Shazia’s week

This week I flew to India. The British Council does not have much money, and flew me in economy on Air India – the equivalent of the luggage hold on easyJet. The only consolation is that the Air India stewards can string a sentence together and do not have orange faces.

These days my mum worries about me flying. She encourages me to fly by Pakistan International Airlines or Emirates because, as she puts it: “They’re not going to blow up their own.” At the airport the security was as tight as at Tesco. I followed Indians who had been on holiday in England. They were carrying large tins of Quality Street. I find it endearing when other cultures aspire to everything that is British, and assume that because something is British it must be good. Even Spam and Milton Keynes.

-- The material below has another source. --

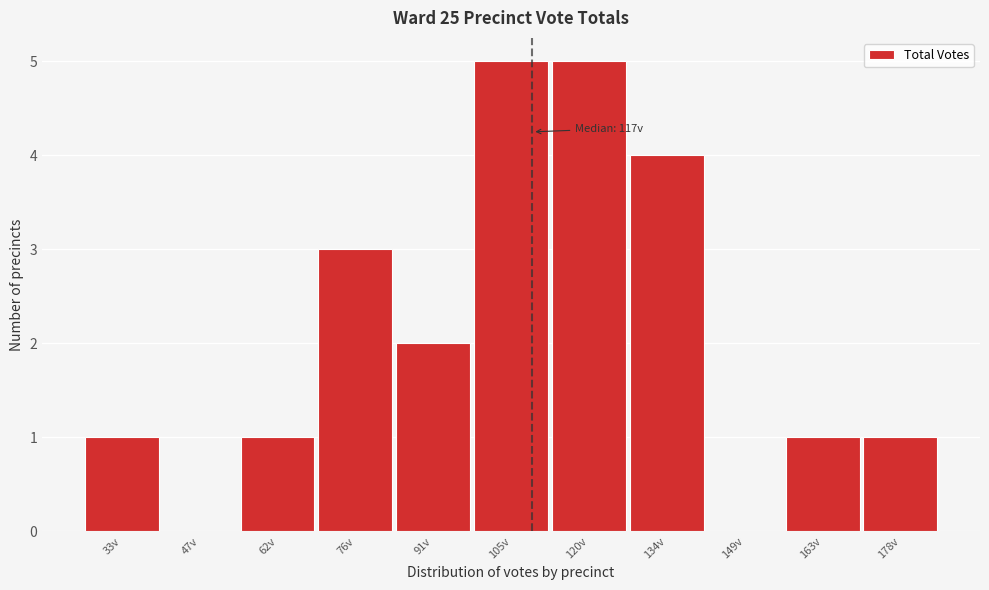

Reading right to left, what are all the values shown in this chart?

178v=1	163v=1	149v=0	134v=4	120v=5	105v=5	91v=2	76v=3	62v=1	47v=0	33v=1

In the reception of my hotel, there were TV screens showing Bollywood movies – scantily clad Indian women in shorts and bras, dancing around trees, with hairy men groping them in the wind. How liberal and open-minded India seemed. But it dawned on me that India had never come across stand-up comedy before. They had slapstick but stand-up, as we know it, was unknown to them. I wasn’t worried because I’ve performed in Germany where people’s sense of humour is still in development.

I did a photo shoot for Elle by the hotel’s magnificently sized pool. I said it would be nice to go for a swim later, but was told that was “only for white women from abroad”. Asian women did not expose themselves in public. But hadn’t I just seen a half-naked woman on MTV being groped by Shahrukh Khan? This was an omen of double standards to come.

My first show was in Café Mocha, Mumbai. My backstage area was a 500-degrees open kitchen with chapattis flying across the room. There were 1,000 people in a 200-seater venue. People were hanging from windows, sitting on top of each other on the floor. They laughed at everything except sex. When I mentioned the word vagina (I was discussing The Vagina Monologues), the men looked disgusted and the women gasped, and then laughed like drains. Any reference to sex – and believe me there weren’t many – was met with embarrassment. I was annoyed, so I said: “I don’t know why there seems to be this reaction every time I mention sex. Your overpopulation is not due to the Immaculate Conception and you are doing it more than anyone else in the world.”

That night the British Council called me to say that the café in Pune where I was performing the next night was threatening to cancel. “They are scared people will get upset and they will lose their licence.” The council’s director said he wouldn’t be surprised if the moral police came to arrest me. This was equivalent to Lenny Bruce in the early 1960s. I have never had this problem before, not even in Bradford.

I was asked to “tone down” my show by removing the words “vagina” and “sex”. I have never been asked to do this before. I was also asked to remove my section on “death threats”. I refused, but agreed to “tone it down”. Lastly, I was told to go on stage before my show in Pune and make a “disclaimer”, which would go as follows: “I have been told by the management of Mocha Café to tell you – the audience – that anything I say tonight is my own view, about my own subject matter, and any offence caused has nothing to do with Mocha Café.”

The audience laughed hysterically when I said: “I have never been asked to apologise for something that I have not yet said or done, or any offence not yet caused before a show.” India is a democracy, but not a liberal democracy. Any kind of repression evokes extremes of behaviour and that’s why words such as vagina and sex are forbidden. India is not ready for this yet. I can’t wait till Puppetry of the Penis tours India.